As the legislature for a jurisdiction of 1.1 million people, the council plays a central role in land use, transportation, housing and fiscal policy, among other matters; it also controls the purse strings for the school system, one of the nation’s largest, funded mainly by local taxes. With the county at a crossroads — prosperous but also straining to maintain schools and services on the backs of a tepid business climate and aging residents — the next council’s composition is critical.

Our endorsements in the primary contests are based on an assessment of which candidates are most likely to help broaden a tax base now lagging the demand for services — those who can stand up to entrenched interests and cultivate balanced growth.

For the at-large seats, we support Hans Riemer, the lone incumbent eligible for reelection, and three other richly experienced candidates: Gabe Albornoz, Marilyn Balcombe and Evan Glass.

Mr. Riemer, running for a third term, is a steady lawmaker respected by his colleagues, who elected him as the council’s current president.
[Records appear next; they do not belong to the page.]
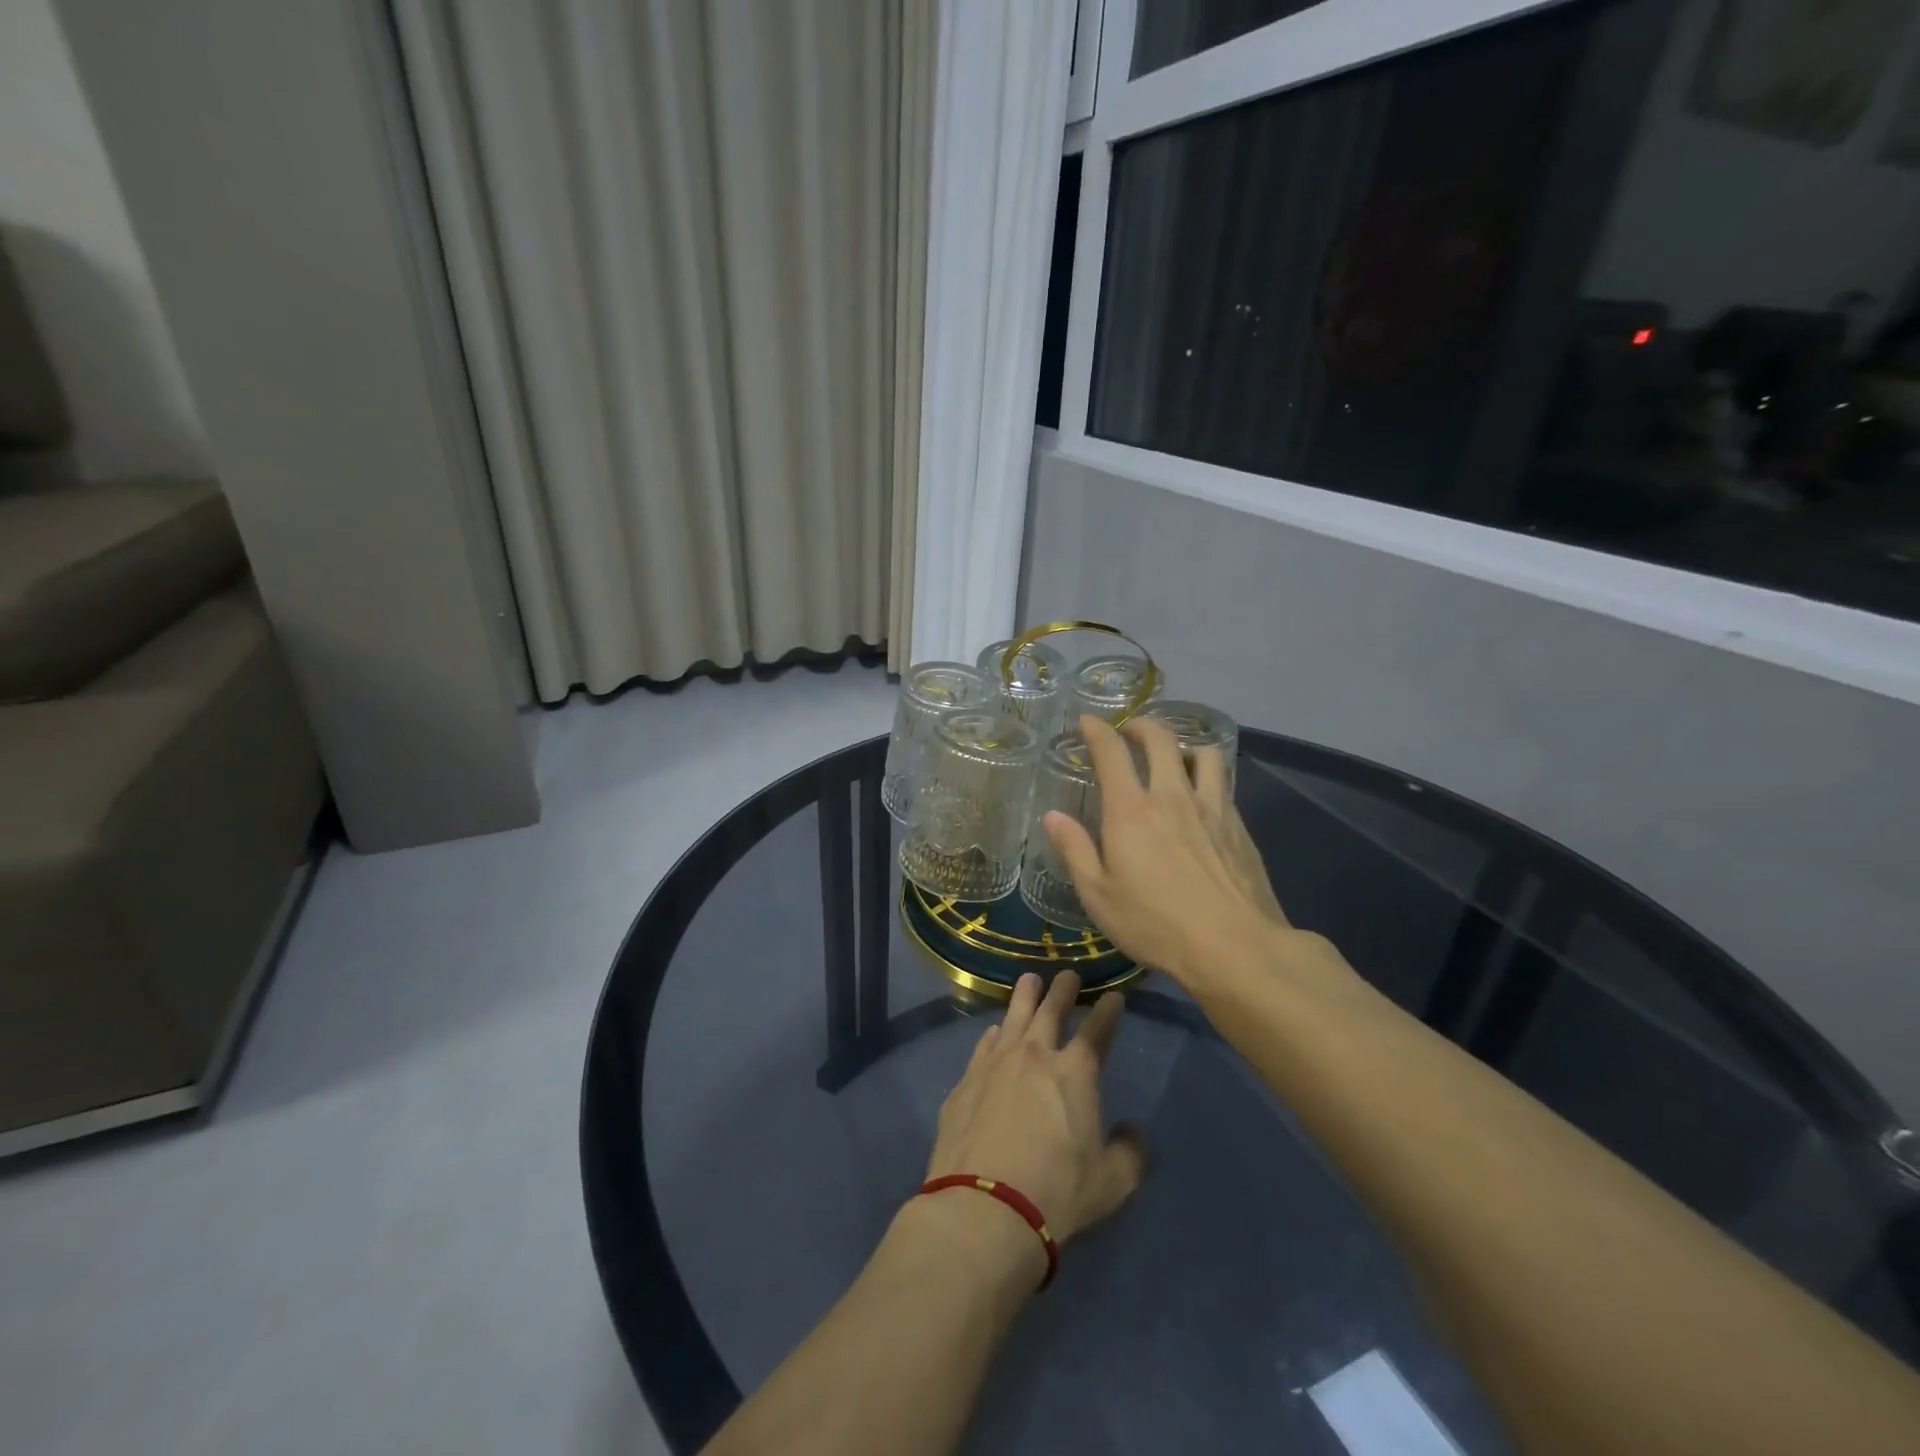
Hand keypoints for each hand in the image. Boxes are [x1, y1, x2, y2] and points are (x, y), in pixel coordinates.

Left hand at [924, 972, 1145, 1253]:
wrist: (983, 1207)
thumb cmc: (1056, 1194)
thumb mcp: (1111, 1184)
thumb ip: (1129, 1154)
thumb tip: (1133, 1134)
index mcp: (1075, 1073)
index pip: (1097, 1031)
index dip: (1108, 1012)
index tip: (1114, 996)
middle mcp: (1034, 1056)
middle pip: (1050, 1011)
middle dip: (1063, 990)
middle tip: (1067, 974)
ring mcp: (995, 1064)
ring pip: (1013, 1017)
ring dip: (1024, 997)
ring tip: (1028, 980)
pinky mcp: (966, 1081)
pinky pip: (983, 1046)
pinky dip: (993, 1035)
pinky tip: (994, 1032)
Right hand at [1043, 714, 1303, 990]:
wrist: (1234, 947)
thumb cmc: (1155, 924)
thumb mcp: (1098, 895)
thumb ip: (1074, 850)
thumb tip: (1053, 817)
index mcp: (1131, 810)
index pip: (1112, 752)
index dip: (1097, 730)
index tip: (1088, 722)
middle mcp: (1172, 796)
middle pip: (1161, 738)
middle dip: (1141, 725)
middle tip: (1130, 731)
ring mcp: (1212, 807)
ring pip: (1203, 753)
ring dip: (1183, 746)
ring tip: (1174, 759)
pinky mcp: (1239, 825)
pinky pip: (1223, 783)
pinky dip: (1207, 776)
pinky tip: (1201, 798)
He has been a leader on expanding programs to help children from low-income families, and on other measures aimed at fostering a modern economy, including establishing a coding program for students and expanding wireless and broadband networks.

Mr. Albornoz served for a decade as director of Montgomery’s Recreation Department, managing thousands of employees, dozens of facilities and a large budget of tens of millions of dollars. Few county officials are as capable or widely admired, including by his own rivals in the at-large race.

Ms. Balcombe, chief of the Gaithersburg-Germantown Chamber of Commerce, is an exemplary community activist, having played key roles in building a local library and park. She would lend a pragmatic, business-minded common sense to a council on which that quality is badly needed.

Mr. Glass, a nonprofit executive, has been an effective advocate for affordable housing, preserving green space and pedestrian safety. Independent-minded, tireless and deeply committed to local communities, he would be the council’s first openly gay member.